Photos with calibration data
::::::::::

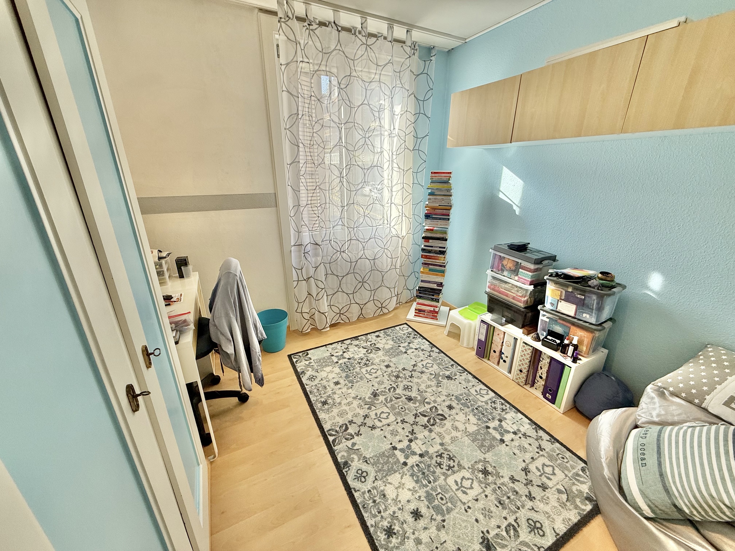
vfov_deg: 85.7
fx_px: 297
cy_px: 276
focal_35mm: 14
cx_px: 368
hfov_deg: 102.1
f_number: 2.2
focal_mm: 2.22
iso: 80
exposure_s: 1/99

::::::::::

Work instructions – Retype the data word for word, please, and keep the images out.

Answer space –
vfov_deg: 85.7
fx_px: 297
cy_px: 276
focal_35mm: 14
cx_px: 368
hfov_deg: 102.1
f_number: 2.2
focal_mm: 2.22
iso: 80
exposure_s: 1/99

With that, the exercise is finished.